Una delle conseguenze dei cambiamenti climatici è l'erosione delle coste. E una delle conseguenze dell'erosione delle coste è la distruzione della biodiversità che le caratterizza. Alcune specie vegetali infatti non riescono a sopravvivere ai cambiamenti e all'avanzamento dell'acqua, rischiando di scomparire.
È il caso – per esempio – delle mangrovie sulle coste australiane. Che sta tuttavia permettendo a dei ricercatori universitari di testare la stampa 3D a supporto delle piante che si trovano nella stessa situazione.
L'erosione delle coste australiane pone purtroppo alcune specie vegetali di fronte a problemi non indifferenti. Alcuni semi non riescono infatti ad affondare le radici a fondo, mettendo a repentaglio la stessa crescita della pianta. La naturale rivegetazione, quindi, è di fatto impossibile: non si può insomma sperare che queste piante costiere si adattino alla nuova situazione (almeno non in tempi brevi: il rischio è di perderle del tutto).
Il programma di ricerca "Regenerating Our Coasts" vuole quindi aiutare queste piante dando loro il giusto supporto, a partire dalle mangrovie, che faticano a mettere radici e a crescere con la forza dovuta.
Si tratta di un progetto multidisciplinare il cui scopo è la restituzione vegetativa naturale.
Uno dei passi più interessanti è l'utilizzo di strutture biodegradabili stampate in 3D a supporto dei semi e dei fusti di mangrovie che possono così appoggiarsi al terreno pur trovandosi una maggiore umidità. I reticoli stampati, infatti, rallentano le maree e il flusso d'acqua sulla costa, permettendo al terriccio di accumularsi con i suoi tempi (terriccio necessario per la crescita delle mangrovie). In questo modo, i ricercatori sono in grado di ricreare i cicli naturali della costa, aiutando concretamente la vegetazione in maniera rispettosa e non stravolgente.
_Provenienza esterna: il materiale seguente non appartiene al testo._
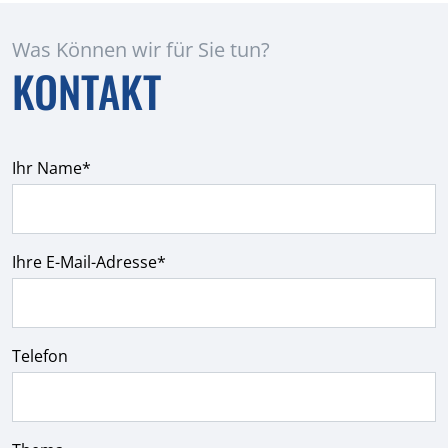
Was Können wir für Sie tun?
KONTAKT
Ihr Name*
Ihre E-Mail-Adresse*
Telefon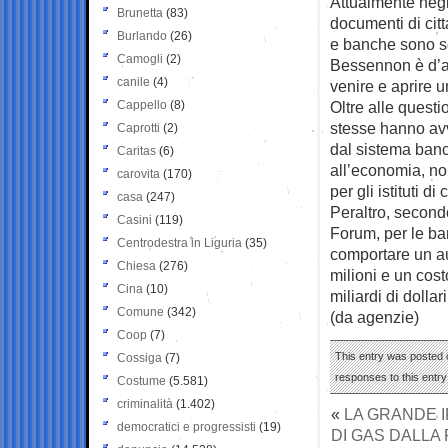
Attualmente negl
Brunetta
(83)
documenti di cit
Burlando
(26)
e banche sono sol
Camogli
(2)
Bessennon è d’ac
canile
(4)
venire e aprire 
Cappello
(8)
Oltre alle questi
stesse hanno avve
Caprotti
(2)
dal sistema banc
Caritas
(6)
all’economia, non
carovita
(170)
per gli istituti di 
casa
(247)
Peraltro, second
Casini
(119)
Forum, per le ban
Centrodestra in Liguria
(35)
comportare un au
Chiesa
(276)
milioni e un cost
Cina
(10)
miliardi di dollari
Comune
(342)
(da agenzie)
Coop
(7)
This entry was posted o
Cossiga
(7)
responses to this entr
Costume
(5.581)
criminalità
(1.402)
«
LA GRANDE I
democratici e progressisti
(19)
DI GAS DALLA 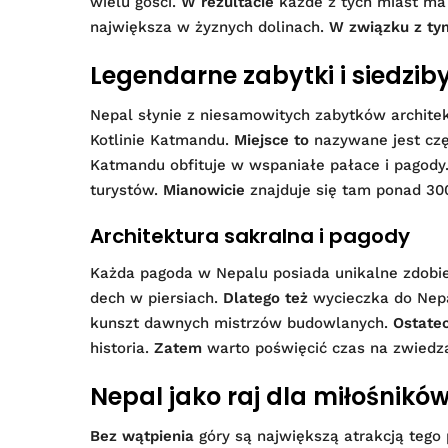
wielu gości.
W rezultacie
każde z tych miast ma 
największa w żyznych dolinach.
W związku z ty
Legendarne zabytki i siedzi
Nepal słynie z niesamowitych zabytków architek
Kotlinie Katmandu.
Miejsce to
nazywane jest czę
Katmandu obfituje w wspaniałe pałace i pagody
turystów.
Mianowicie
znajduje się tam ponad 300
Architektura sakralna i pagody
Każda pagoda w Nepalu posiada unikalne zdobie
dech w piersiach.
Dlatego też
wycieczka do Nepa
kunszt dawnych mistrzów budowlanych.
Ostate
historia.
Zatem
warto poświęcić czas na zwiedz
Nepal jako raj dla miłośnikó
Bez wątpienia
góry są największą atrakcją tego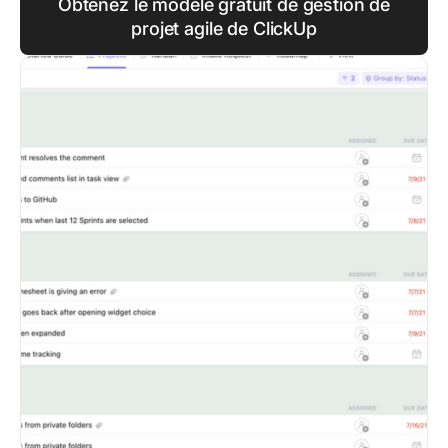
Obtenez le modèle gratuit de gestion de
projet agile de ClickUp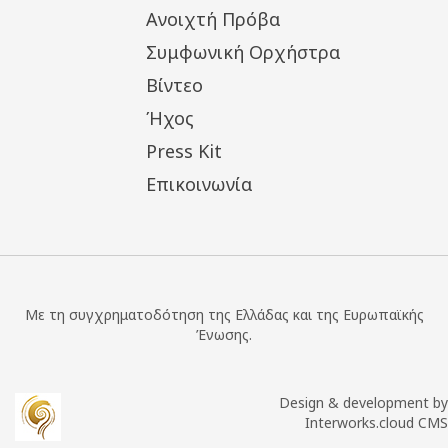
Ανοιχτή Πρόβα
Συμφωνική Ορχήστρα
Βίντεο
Ήχος
Press Kit
Επικοινωνία
Με τη συγχρηματοδότηση της Ελλάδας και της Ευρωπαϊκής
Ένωσης.
Design & development by
Interworks.cloud CMS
Questi supporti per mangrovie sono prodotti in Olanda attraverso la stampa 3D. Il materiale che li compone è compostabile ed è formato da amido di patata scartato dall'industria alimentare. Di fatto, si tratta di un lattice non tossico che imita le condizioni del terreno costiero, supportando il rafforzamento dei fusti delle piante.
I produttori spiegano che il tempo di degradazione va dai due ai dieci anni, a seconda dell'ecosistema in cui si calano queste strutture e a seconda delle situazioni ambientali. Sono già state utilizzate in Europa e Nord America e ora anche l'Australia le sta testando.